Her are some tips to help you better manage your daughter’s hair now in the hopes that she will learn how to take care of it later.
This is my biggest pet peeve with mothers. As an adult, your hair is stronger and just different from your child’s. This means it can handle certain things that hers cannot. One of the moves to reconsider is putting weave in her hair. I know it may seem like a good idea and she may even beg you to do it, but trust that the better option is to wait until she is older. I suggest around 10-years-old. More times than not, adding weave to her hair will break it off and definitely affect her edges. I cannot tell you how many young girls under the age of 10 I’ve seen with thinning hair because their mothers keep weave in it. Protective styling is important, but it can most certainly be done without the use of weave. Period. It is just something to consider.
Your child’s hair is still growing and with that, it needs to be nurtured. I know that it can be hard to give your daughter’s hair the attention it needs when you have your own to worry about, but hey, that’s life. Being an adult means making sacrifices for your kids. That may mean staying up later, buying better products and putting in extra time on the weekends. Whatever it means, just do it.
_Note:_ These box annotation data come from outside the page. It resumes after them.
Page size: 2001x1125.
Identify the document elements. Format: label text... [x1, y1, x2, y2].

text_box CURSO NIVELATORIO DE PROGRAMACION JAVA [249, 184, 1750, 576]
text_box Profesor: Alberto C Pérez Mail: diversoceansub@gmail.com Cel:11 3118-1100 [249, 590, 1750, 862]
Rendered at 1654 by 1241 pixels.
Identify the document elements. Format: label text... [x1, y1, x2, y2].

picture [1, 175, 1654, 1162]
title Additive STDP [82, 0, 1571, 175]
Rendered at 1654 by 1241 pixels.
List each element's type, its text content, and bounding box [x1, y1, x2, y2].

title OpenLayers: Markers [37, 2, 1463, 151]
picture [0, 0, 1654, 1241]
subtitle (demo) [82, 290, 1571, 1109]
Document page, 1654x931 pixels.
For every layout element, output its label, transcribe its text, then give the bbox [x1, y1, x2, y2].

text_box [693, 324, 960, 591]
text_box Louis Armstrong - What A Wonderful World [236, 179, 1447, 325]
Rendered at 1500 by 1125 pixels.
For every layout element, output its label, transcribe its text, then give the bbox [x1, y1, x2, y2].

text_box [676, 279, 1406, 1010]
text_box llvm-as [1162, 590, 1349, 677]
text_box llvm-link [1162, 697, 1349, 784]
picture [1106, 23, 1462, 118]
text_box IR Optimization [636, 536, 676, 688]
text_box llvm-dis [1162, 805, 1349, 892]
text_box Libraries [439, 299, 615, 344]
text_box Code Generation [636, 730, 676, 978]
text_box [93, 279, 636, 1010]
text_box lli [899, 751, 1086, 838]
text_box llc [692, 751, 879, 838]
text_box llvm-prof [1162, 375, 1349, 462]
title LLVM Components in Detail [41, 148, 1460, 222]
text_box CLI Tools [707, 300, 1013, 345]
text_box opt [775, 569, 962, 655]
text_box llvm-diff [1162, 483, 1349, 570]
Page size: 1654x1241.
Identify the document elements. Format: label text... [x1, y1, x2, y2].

If you let your kid go to sleep without covering her head with a satin or silk scarf, you are doing her a disservice. Just like this kind of neglect can have adverse affects on your hair, it will do the same or worse for your daughter. If you find that a scarf usually comes off in the middle of the night, then get her a satin or silk pillowcase.
Don’t use cheap products on her hair. If you would not use them on your hair, why do it to hers. I know that you may think she needs less or feel like, “It doesn’t take all that” because she is a child, but that is not true. Her hair needs the same if not more, tender love and care that you give to yours.
Your daughter is looking to you to do what’s best for her hair. Don’t let her down. Take care of her crown.